The estimation of variance analysis in SI for butterfly pea yields revealed significant differences in different environments (growing years), indicating genetic variability in the genotypes tested. Genotype G31 recorded an average yield of 136.68 g with a very high SI of 86.49%, indicating the best performance of this genotype (Table 5). The best performance with a very high SI value can be considered an indication of the closeness between the best performance and the average performance [41]. However, the G34 genotype showed the opposite results, where the SI value was very high (83.08%), while the yield was low (19.35 g). This showed that the result of SI in G34 show the level of yield stability only (stable low yield). The next best genotypes with high yields and SI values close to 80% were G2, G3, G5, G6, G7, G8, G10, G14, G15, G16, G17, G19, G20, G22, G23, G25, G28 and G30. Several other genotypes, such as G29, had a high average yield (89.28 g; better than the overall average) but had an SI value of 27.70%. Several other genotypes had a low average yield with a high SI value (>60%). This indicated that the performance of these genotypes were not consistent across different environments (growing years) or could have better yield performance under favorable environmental conditions, while the other two genotypes (G32 and G33) showed poor yield performance and adaptability. This was also in line with the results of the ASV and GSI measurements in Table 4, which have very low ratings (unstable and low results). In general, genotypes with high and very high SI criteria with yield performance above the overall average indicated that these genotypes were included in the ideal group (having high and stable yields). Several researchers also reported selecting high-yielding and stable genotypes using SI, including rice [23] and maize [24,25]. Thus, these results indicate that SI can be used to determine stable and high-yielding genotypes.

Overall, each stability measurement identified a different stable genotype. Table 6 presented a comparison of stable genotypes based on various analyses. AMMI identified 11 stable genotypes (31.43%); GGE biplot, ASV and GSI, each identified six genotypes (17.14%); SI identified 18 genotypes (51.43%). From the five measurements, there were three genotypes selected by all measurements; namely, G2, G14 and G16 (Table 5). The three genotypes had stable and high yields (more than the average) in three different growing years, so they could be proposed as superior local genotypes of the butterfly pea.

5. Conclusions

The stable and high-yielding genotypes of the butterfly pea (Clitoria ternatea L.) in Indonesia can be determined in this study.
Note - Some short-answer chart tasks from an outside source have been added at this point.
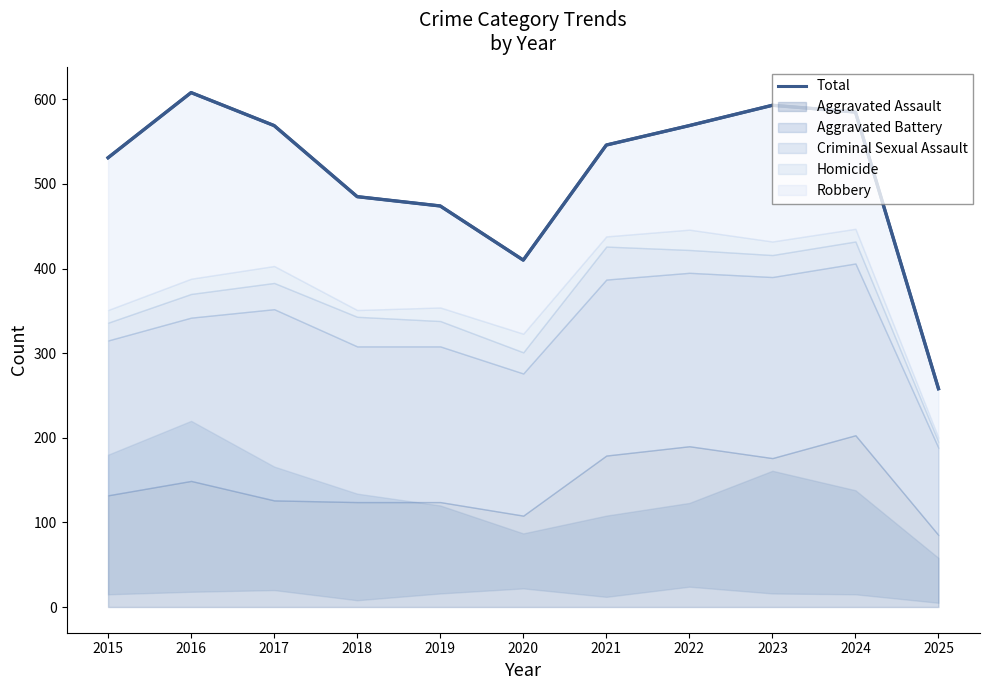

At which label does the data first exceed 546?

2016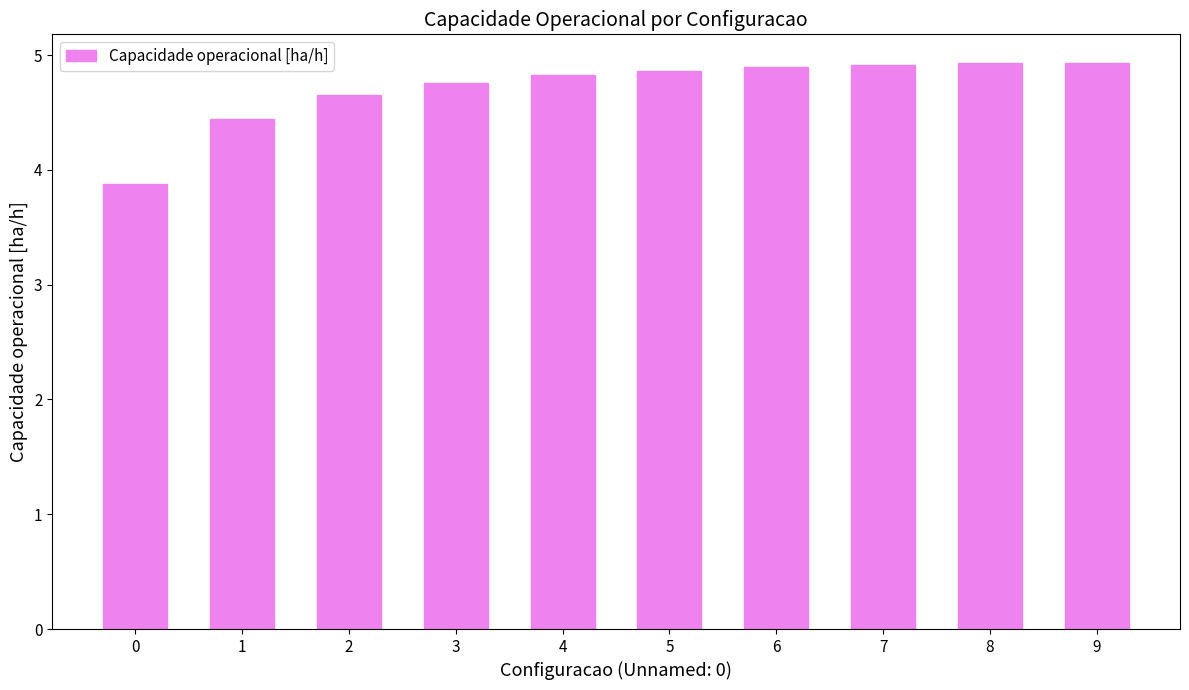

The value at 9 is 4.9. True or false?

True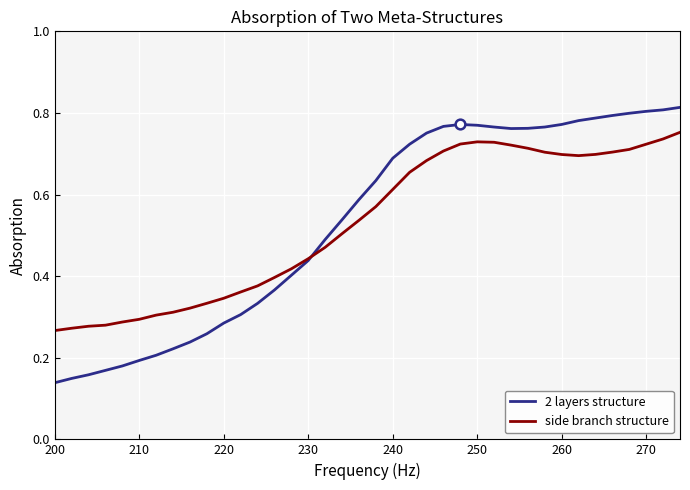

Which series has the widest spread of values?

2 layers structure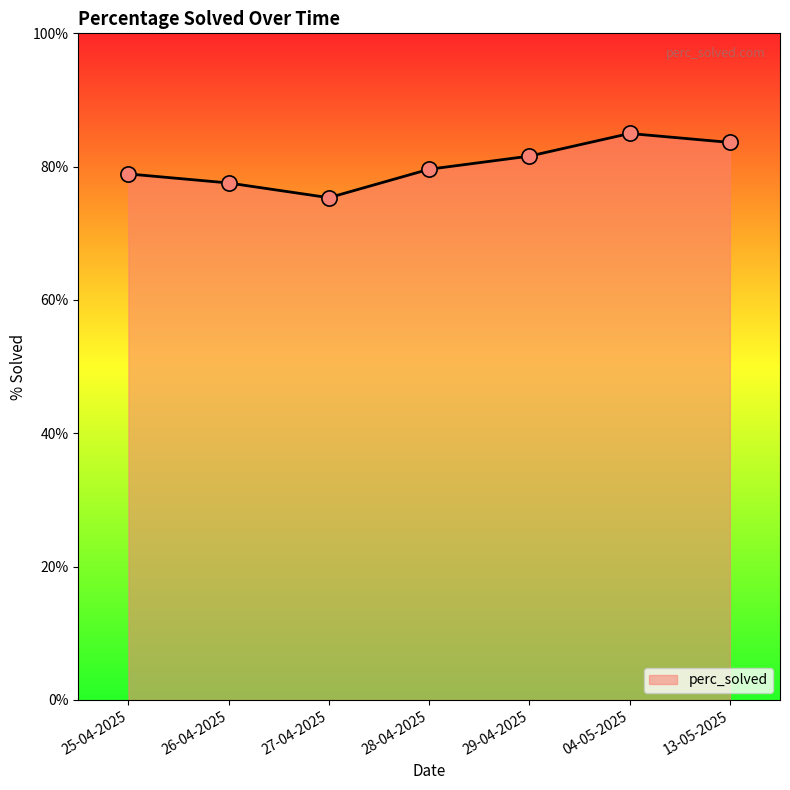

Which has a higher value, 26-04-2025 or 27-04-2025?

26-04-2025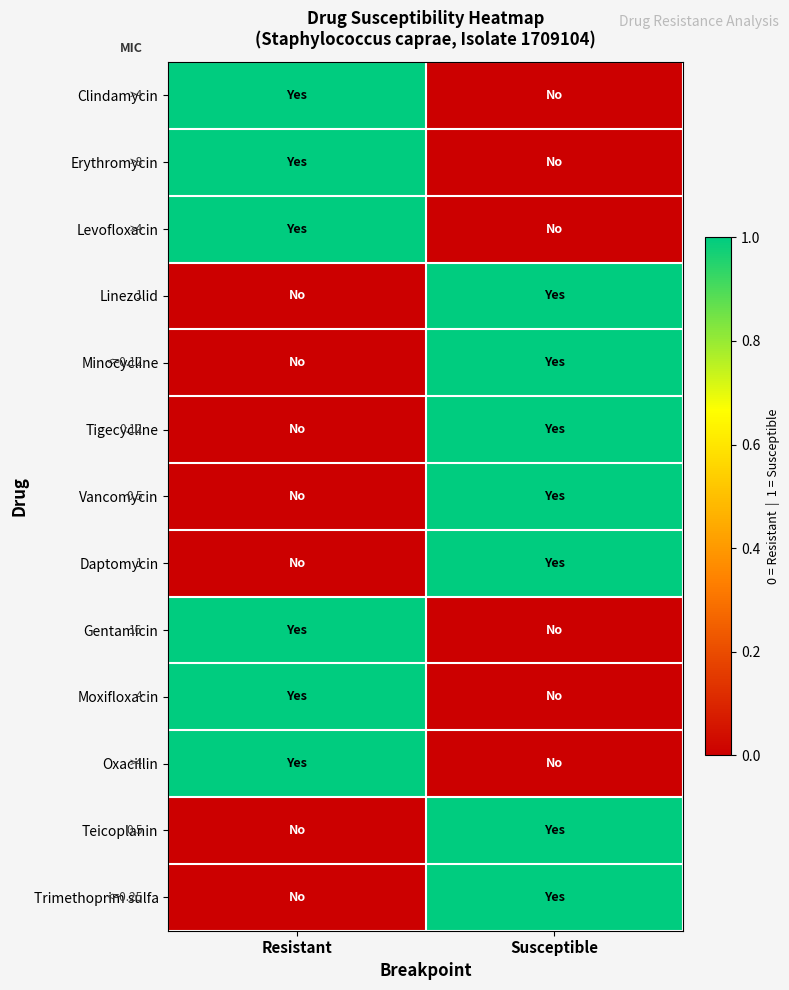

Which has a higher value, Susceptible or Resistant?

Resistant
The yield and yield attributes of the butterfly pea were influenced by GEIs, AMMI, ASV, GSI, GGE biplot and sustainability index (SI)-selected genotypes G2, G14 and G16 as superior genotypes (stable and high-yielding), with small responses to changes during the growing year. These three genotypes can be selected as the superior genotypes of the butterfly pea for flower and seed production, and can be used as material for crosses in plant-breeding prog. The stable and high-yielding genotypes selected in this study should be broadly evaluated on-farm in order to disseminate for growers in Indonesia.